### WRITTEN EXERCISE
Rename "pilings" to "posts" in the part of the data that opens with the line containing "Count of stickers: 76" and closes with the line containing "Count of blocks: 18". Reproduce only those lines, with nothing else changed.

Stored entries
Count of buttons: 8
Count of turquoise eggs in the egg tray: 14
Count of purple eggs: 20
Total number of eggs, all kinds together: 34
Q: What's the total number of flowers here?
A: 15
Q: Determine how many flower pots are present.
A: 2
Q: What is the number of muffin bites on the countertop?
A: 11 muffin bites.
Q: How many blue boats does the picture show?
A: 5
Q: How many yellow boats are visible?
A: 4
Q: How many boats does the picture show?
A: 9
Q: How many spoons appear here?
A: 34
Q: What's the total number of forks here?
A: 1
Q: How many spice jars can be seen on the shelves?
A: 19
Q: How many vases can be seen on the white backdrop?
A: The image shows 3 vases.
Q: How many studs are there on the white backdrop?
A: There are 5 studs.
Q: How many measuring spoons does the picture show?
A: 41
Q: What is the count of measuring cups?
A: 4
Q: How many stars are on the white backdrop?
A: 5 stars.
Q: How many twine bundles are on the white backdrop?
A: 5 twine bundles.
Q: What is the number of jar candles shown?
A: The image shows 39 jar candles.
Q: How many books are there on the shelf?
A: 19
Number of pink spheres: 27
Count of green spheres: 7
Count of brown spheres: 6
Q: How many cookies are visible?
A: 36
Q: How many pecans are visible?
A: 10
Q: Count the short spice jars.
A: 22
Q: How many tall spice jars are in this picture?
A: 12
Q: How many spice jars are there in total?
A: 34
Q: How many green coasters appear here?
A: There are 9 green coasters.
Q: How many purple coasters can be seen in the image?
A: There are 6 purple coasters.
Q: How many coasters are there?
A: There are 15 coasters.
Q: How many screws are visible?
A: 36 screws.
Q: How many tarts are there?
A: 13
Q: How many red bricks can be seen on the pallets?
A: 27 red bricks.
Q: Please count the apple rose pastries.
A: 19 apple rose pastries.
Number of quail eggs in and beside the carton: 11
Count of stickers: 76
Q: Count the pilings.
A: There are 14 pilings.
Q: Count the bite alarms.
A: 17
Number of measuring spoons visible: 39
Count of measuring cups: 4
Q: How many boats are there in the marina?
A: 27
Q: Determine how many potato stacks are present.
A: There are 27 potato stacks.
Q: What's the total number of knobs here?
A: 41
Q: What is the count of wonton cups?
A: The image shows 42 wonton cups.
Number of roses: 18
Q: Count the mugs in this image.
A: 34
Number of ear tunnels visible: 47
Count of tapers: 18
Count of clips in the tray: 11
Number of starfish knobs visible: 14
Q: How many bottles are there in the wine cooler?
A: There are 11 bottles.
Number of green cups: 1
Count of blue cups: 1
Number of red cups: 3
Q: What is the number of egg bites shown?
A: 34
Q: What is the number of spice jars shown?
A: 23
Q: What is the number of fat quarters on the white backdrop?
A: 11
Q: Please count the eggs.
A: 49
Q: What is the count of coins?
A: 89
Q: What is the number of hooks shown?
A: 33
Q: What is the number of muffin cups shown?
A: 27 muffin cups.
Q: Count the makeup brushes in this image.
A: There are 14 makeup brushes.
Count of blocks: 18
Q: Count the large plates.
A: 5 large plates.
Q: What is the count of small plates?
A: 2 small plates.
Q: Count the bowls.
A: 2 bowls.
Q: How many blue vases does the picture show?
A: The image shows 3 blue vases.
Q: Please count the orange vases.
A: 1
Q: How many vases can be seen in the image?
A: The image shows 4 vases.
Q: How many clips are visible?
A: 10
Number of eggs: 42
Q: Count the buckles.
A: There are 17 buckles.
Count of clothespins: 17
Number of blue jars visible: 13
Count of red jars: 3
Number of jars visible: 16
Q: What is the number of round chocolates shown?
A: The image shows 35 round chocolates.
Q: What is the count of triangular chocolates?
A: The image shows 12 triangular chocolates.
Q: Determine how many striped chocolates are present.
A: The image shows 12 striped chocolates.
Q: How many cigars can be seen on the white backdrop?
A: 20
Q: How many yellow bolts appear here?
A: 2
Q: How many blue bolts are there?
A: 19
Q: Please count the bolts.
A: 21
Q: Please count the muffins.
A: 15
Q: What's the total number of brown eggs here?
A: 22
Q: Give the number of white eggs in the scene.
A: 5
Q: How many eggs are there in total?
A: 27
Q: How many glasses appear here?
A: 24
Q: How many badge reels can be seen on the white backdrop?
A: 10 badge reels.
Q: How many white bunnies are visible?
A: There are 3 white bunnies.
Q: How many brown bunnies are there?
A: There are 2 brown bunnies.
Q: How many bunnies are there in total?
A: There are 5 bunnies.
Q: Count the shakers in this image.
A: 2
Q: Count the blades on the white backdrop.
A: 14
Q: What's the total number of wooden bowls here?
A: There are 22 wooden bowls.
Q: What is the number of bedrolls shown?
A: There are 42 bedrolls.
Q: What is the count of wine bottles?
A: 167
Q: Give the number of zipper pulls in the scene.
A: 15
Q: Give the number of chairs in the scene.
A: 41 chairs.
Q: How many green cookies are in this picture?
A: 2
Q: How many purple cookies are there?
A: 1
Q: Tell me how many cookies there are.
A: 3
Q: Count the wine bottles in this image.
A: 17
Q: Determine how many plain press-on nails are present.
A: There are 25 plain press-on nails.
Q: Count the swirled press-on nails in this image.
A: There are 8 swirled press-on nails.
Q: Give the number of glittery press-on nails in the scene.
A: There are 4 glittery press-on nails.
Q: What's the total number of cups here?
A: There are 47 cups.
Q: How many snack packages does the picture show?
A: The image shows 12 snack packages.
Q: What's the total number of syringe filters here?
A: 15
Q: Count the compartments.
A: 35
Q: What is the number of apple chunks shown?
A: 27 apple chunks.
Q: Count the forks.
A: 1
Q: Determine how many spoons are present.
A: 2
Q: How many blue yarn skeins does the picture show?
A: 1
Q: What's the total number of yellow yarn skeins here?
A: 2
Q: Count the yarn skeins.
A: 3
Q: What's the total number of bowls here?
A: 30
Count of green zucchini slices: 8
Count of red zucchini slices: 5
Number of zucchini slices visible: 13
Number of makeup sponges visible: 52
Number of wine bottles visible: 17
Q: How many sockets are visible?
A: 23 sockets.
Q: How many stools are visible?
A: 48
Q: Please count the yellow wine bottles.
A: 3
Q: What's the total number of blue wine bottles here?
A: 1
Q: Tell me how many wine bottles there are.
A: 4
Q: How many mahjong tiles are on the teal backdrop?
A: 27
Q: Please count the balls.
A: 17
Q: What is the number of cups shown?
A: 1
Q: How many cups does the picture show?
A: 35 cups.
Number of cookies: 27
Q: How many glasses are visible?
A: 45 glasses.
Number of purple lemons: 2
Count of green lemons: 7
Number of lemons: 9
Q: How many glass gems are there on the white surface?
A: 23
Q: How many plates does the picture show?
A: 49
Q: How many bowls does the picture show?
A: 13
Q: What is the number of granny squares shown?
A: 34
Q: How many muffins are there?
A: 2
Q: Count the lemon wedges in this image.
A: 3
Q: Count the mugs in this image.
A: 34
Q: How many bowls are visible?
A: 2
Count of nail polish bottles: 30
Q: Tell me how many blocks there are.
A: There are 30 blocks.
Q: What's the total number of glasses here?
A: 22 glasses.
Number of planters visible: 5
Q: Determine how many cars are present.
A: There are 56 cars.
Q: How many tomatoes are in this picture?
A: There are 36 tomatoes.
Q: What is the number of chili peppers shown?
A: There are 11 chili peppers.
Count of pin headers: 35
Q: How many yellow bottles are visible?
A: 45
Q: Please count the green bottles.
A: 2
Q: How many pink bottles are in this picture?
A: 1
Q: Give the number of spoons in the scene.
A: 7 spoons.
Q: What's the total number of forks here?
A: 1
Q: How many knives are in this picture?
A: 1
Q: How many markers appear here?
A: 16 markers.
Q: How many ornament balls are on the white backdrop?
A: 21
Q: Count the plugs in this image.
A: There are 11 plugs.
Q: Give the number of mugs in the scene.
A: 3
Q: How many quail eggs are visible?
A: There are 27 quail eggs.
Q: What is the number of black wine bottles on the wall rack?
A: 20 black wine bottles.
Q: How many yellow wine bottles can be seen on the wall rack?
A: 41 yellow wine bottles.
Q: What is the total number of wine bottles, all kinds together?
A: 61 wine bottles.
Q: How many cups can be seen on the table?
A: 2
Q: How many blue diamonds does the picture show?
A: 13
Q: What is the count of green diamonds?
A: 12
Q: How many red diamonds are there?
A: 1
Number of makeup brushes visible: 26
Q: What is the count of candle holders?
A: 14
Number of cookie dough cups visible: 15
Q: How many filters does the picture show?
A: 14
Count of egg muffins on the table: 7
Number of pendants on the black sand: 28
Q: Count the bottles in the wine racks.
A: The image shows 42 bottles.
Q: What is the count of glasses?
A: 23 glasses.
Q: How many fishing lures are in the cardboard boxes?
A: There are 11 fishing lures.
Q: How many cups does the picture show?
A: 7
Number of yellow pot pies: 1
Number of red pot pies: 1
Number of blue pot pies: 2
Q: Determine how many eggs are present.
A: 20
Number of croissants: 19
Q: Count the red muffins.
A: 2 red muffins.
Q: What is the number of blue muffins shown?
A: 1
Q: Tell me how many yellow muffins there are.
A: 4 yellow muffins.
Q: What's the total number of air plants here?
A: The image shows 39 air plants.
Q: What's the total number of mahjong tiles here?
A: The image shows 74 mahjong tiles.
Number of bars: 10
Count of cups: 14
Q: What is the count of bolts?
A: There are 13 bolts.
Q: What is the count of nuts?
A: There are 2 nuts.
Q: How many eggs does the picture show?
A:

### FINAL RESULT
Count of stickers: 76
Q: Count the posts.
A: There are 14 posts.
Q: Count the bite alarms.
A: 17
Number of measuring spoons visible: 39
Count of measuring cups: 4
Q: How many boats are there in the marina?
A: 27
Q: Determine how many potato stacks are present.
A: There are 27 potato stacks.
Q: What's the total number of knobs here?
A: 41
Q: What is the count of wonton cups?
A: The image shows 42 wonton cups.
Number of roses: 18
Q: Count the mugs in this image.
A: 34
Number of ear tunnels visible: 47
Count of tapers: 18
Count of clips in the tray: 11
Number of starfish knobs visible: 14
Q: How many bottles are there in the wine cooler?
A: There are 11 bottles.
Number of green cups: 1
Count of blue cups: 1
Number of red cups: 3
Q: What is the number of egg bites shown?
A: 34
Q: What is the number of spice jars shown?
A: 23
Q: What is the number of fat quarters on the white backdrop?
A: 11
Q: Please count the eggs.
A: 49
Q: What is the count of coins?
A: 89
Q: What is the number of hooks shown?
A: 33
Q: What is the number of muffin cups shown?
A: 27 muffin cups.
Q: Count the makeup brushes in this image.
A: There are 14 makeup brushes.
Count of blocks: 18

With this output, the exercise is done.